Present everything from the line containing "What is the smallest slice in the pie chart?" down to the line containing "Combined, do Support", both included, as a Markdown table with the columns "Row" and "Line", numbering each row. Leave out blank lines and the pictures.

## [PROVIDED DATA]
[Start of Attachment]

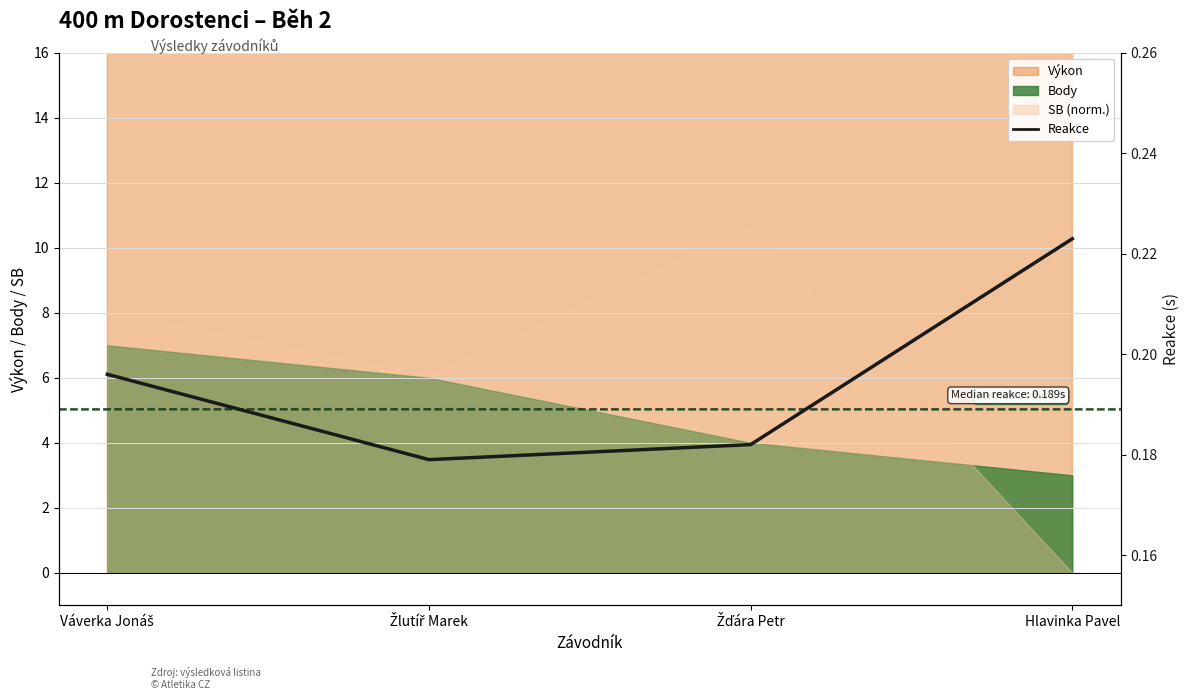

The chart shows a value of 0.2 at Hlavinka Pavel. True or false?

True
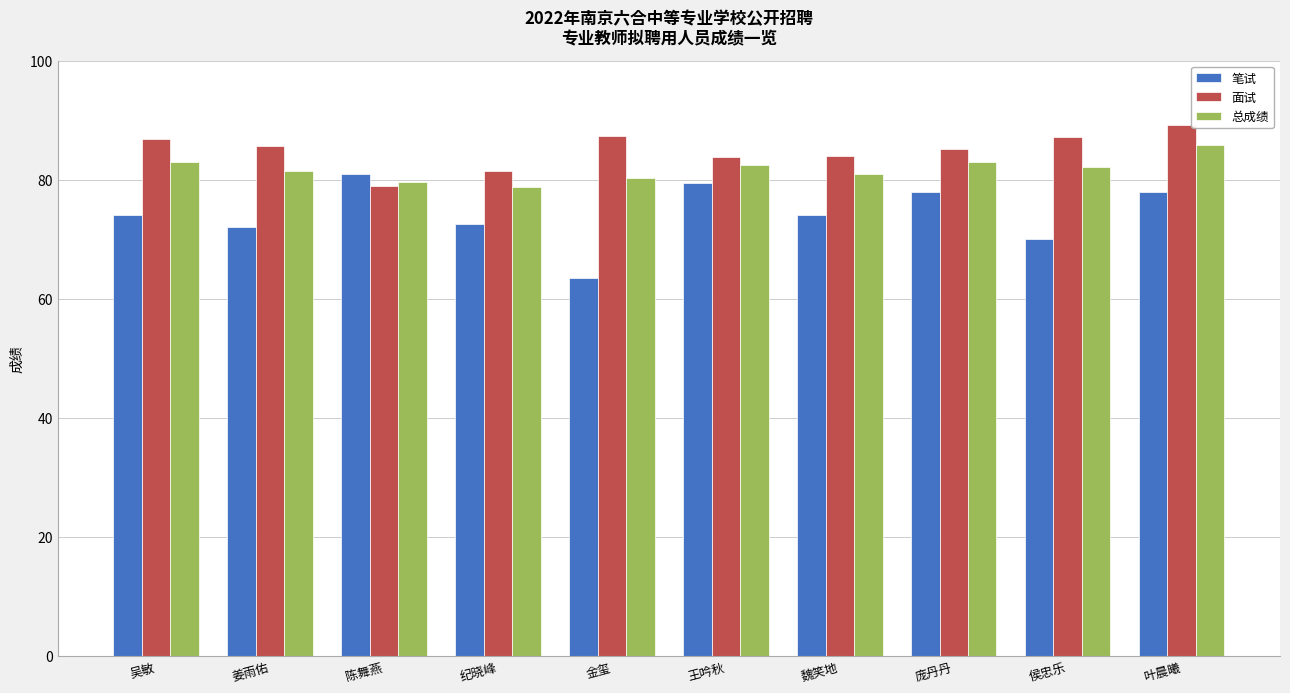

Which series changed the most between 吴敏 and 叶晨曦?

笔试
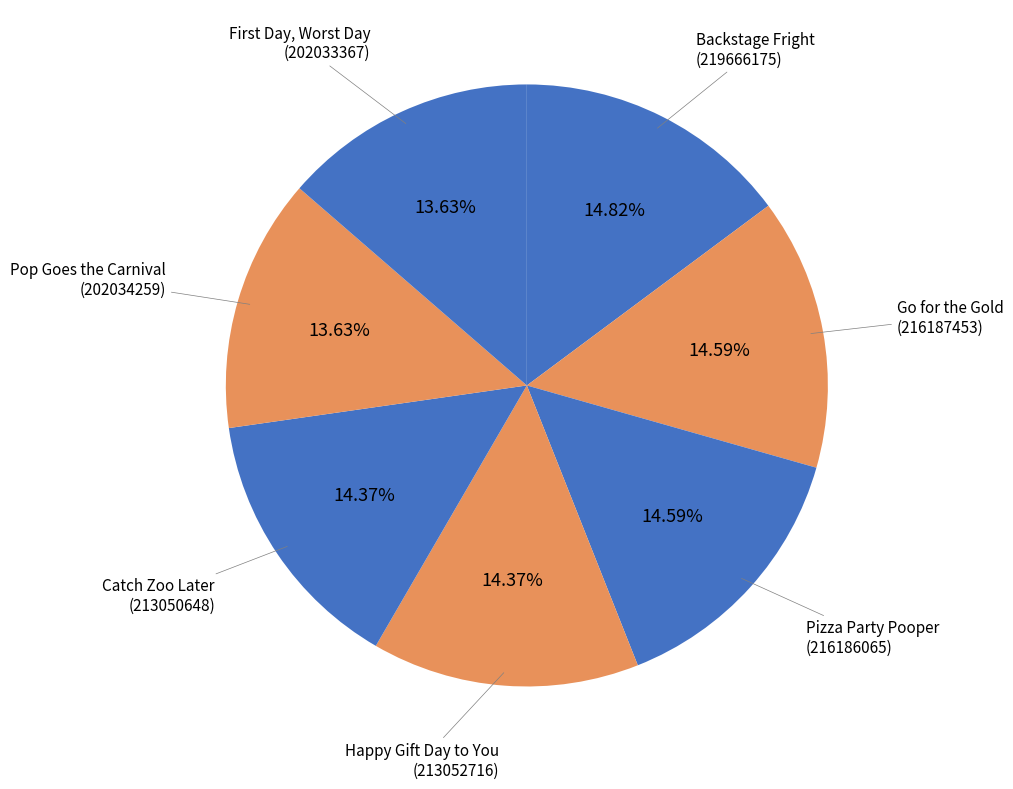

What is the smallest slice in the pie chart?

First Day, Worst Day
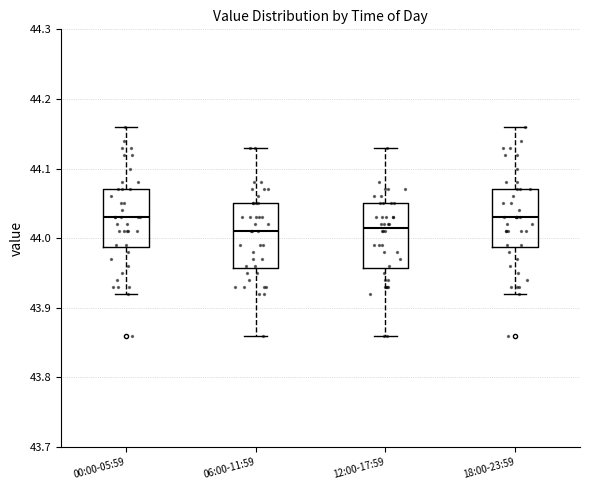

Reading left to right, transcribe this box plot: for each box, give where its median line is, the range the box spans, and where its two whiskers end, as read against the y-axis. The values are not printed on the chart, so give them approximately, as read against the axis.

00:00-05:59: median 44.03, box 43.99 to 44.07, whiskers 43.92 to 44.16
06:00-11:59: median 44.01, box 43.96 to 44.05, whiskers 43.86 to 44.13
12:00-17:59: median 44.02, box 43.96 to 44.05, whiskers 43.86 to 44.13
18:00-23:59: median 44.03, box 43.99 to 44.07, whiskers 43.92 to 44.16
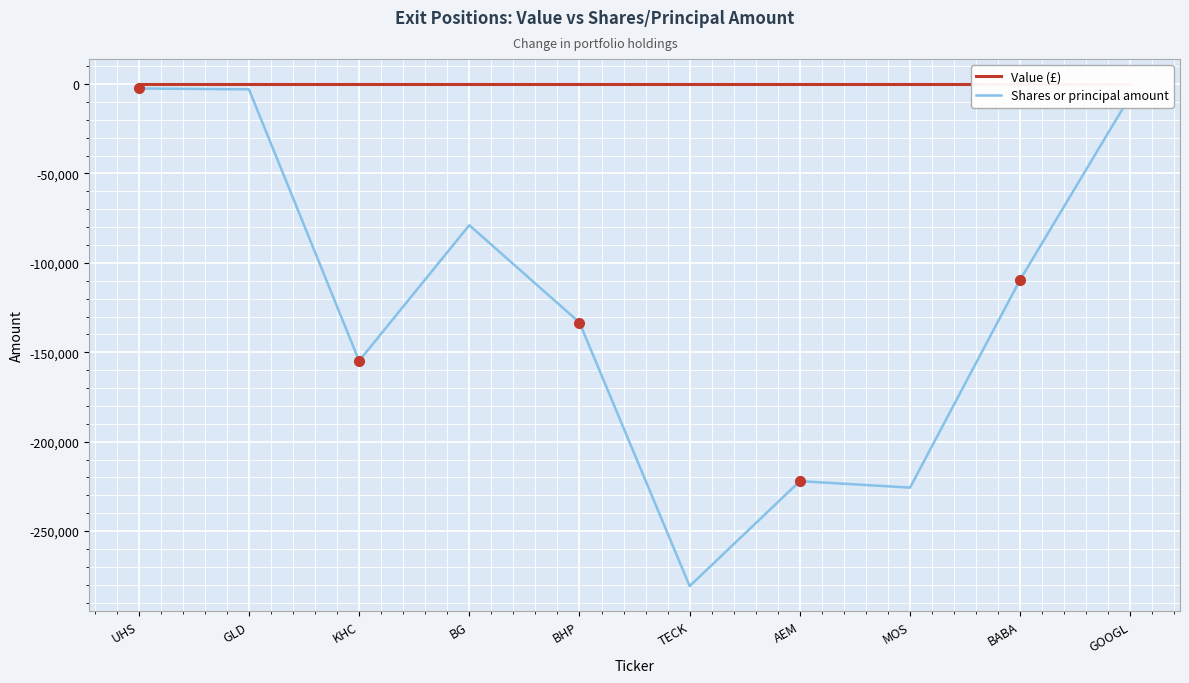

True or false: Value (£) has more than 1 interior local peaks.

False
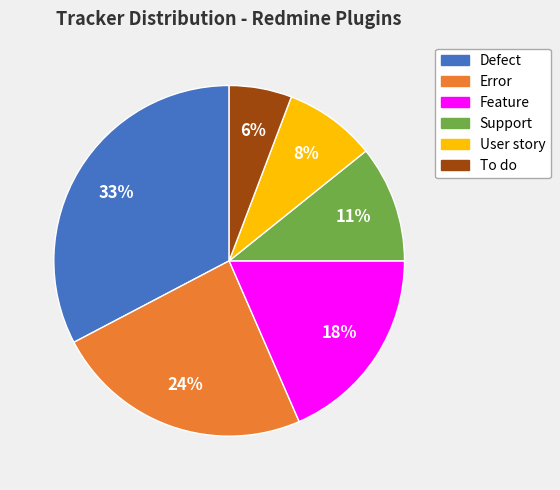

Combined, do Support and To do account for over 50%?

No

[End of Attachment]
[Start of Attachment]

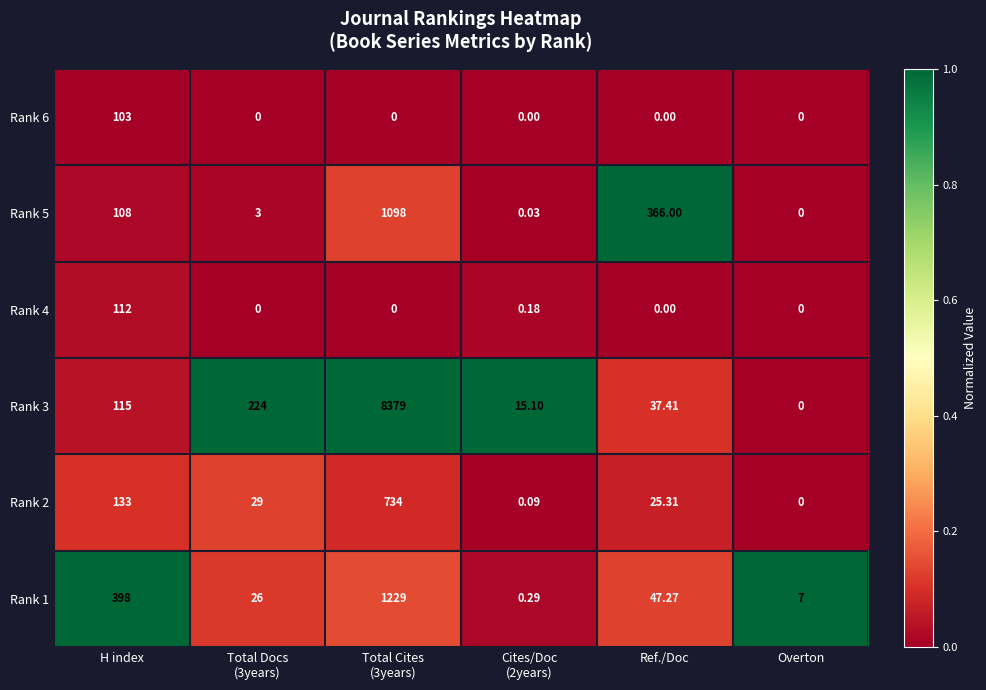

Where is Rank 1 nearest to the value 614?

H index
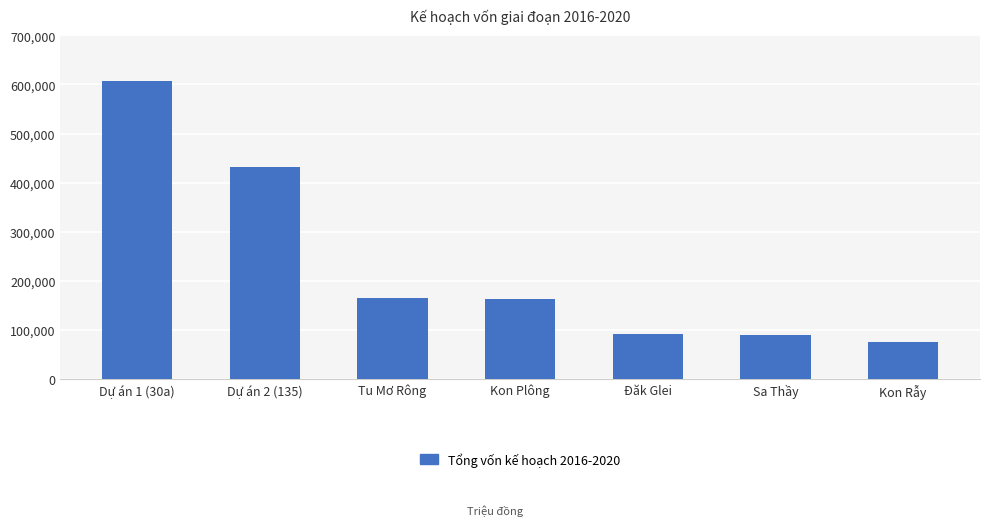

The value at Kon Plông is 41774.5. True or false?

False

[End of Attachment]
[Start of Attachment]

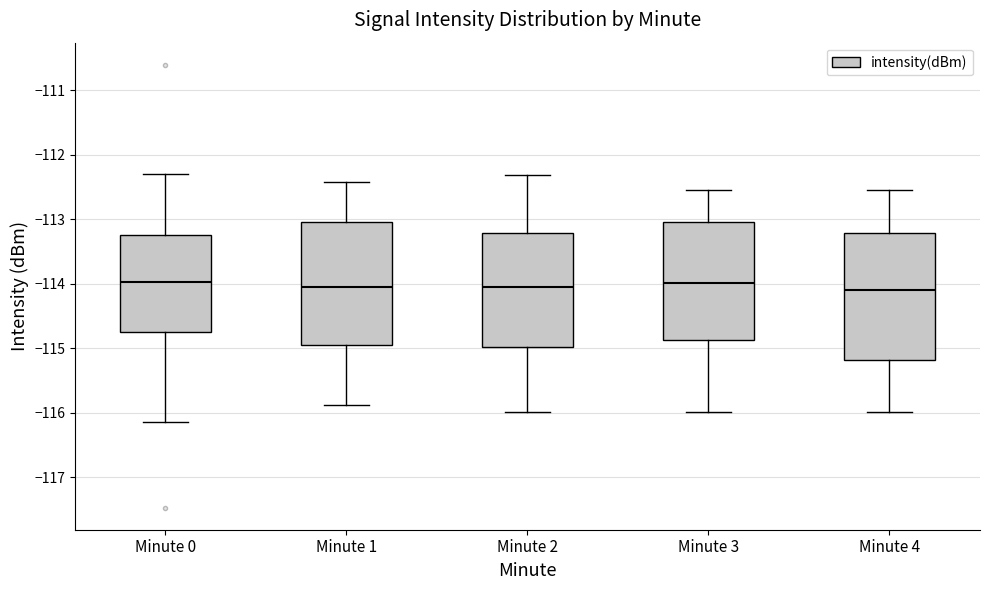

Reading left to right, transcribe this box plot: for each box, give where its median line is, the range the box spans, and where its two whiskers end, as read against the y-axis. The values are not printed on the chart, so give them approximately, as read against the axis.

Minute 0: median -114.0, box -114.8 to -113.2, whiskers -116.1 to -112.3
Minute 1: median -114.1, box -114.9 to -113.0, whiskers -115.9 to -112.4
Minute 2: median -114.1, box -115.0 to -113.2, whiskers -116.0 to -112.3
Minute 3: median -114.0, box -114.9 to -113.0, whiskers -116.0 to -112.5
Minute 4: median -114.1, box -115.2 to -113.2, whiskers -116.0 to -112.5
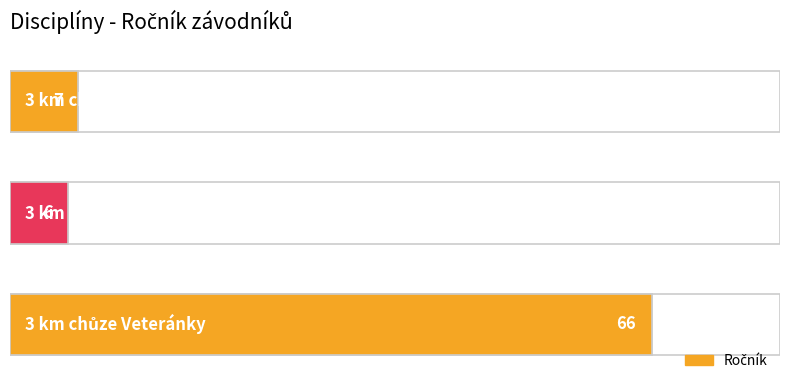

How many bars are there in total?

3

[End of Attachment]

## [RESULT]
| Row | Line |
|---|---|
| 1 | What is the smallest slice in the pie chart? |
| 2 | First Day, Worst Day |
| 3 | Reading left to right, transcribe this box plot: for each box, give where its median line is, the range the box spans, and where its two whiskers end, as read against the y-axis. The values are not printed on the chart, so give them approximately, as read against the axis. |
| 4 | 00:00-05:59: median 44.03, box 43.99 to 44.07, whiskers 43.92 to 44.16 |
| 5 | 06:00-11:59: median 44.01, box 43.96 to 44.05, whiskers 43.86 to 44.13 |
| 6 | 12:00-17:59: median 44.02, box 43.96 to 44.05, whiskers 43.86 to 44.13 |
| 7 | 18:00-23:59: median 44.03, box 43.99 to 44.07, whiskers 43.92 to 44.16 |
| 8 | True or false: Value (£) has more than 1 interior local peaks. |
| 9 | False |
| 10 | Combined, do Support and To do account for over 50%? |